Is the optimizer on CUDA?

FlorentMeyer · September 3, 2020, 1:06pm

Hey!

I just have a quick question.
I got a bit confused after having read this thread:

It’s quite old now and I saw things change quickly here!
My question is (I didn’t really find much about it on the forum or the doc): does the optimizer have to be set onto CUDA?
I know you must set the model onto CUDA before calling the optimizer (therefore its state_dict is put onto CUDA I guess), and set the inputs onto CUDA too. But what about the optimizer? It does have a state_dict but I found nothing except the linked example about it. Does it mean optimization computations are always performed on the GPU (or maybe CPU)? Are the optimizer.state.values the same as its state_dict?
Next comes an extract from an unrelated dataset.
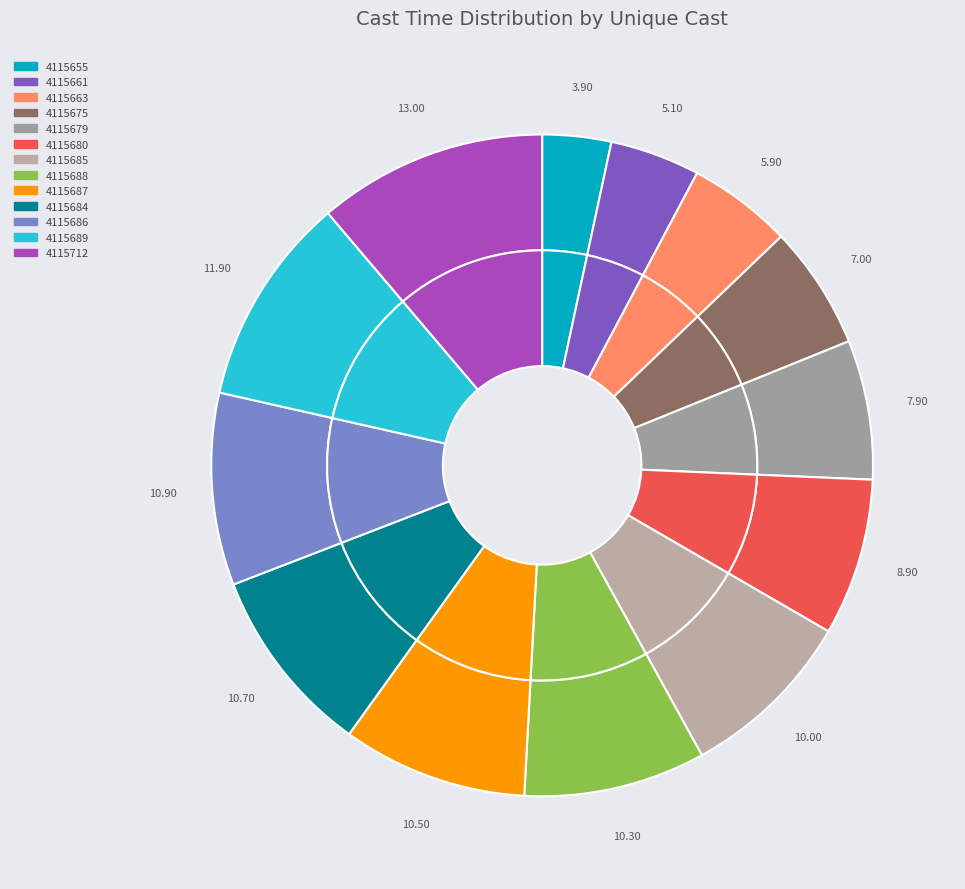

Count the number of slices in the pie.

13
I’m quite curious so if someone knows what determines the device used for computations… I know that model.cuda() sets the optimizable parameters onto CUDA and it just works, but what if I tried to put half the layers’ parameters on CUDA and half on CPU? Where would the computations then happen?

Bonus question: according to this other thread it looks like constructing the optimizer before model.cuda() works just fine except for optimizers that use a “buffer” (dunno what this buffer is) which makes me think the optimizer “lives his own life” no matter the place the model is stored into…

Thanks in advance,
Regards,
Florent

FlorentMeyer · October 4, 2020, 7:48pm

Please allow me to re-up this question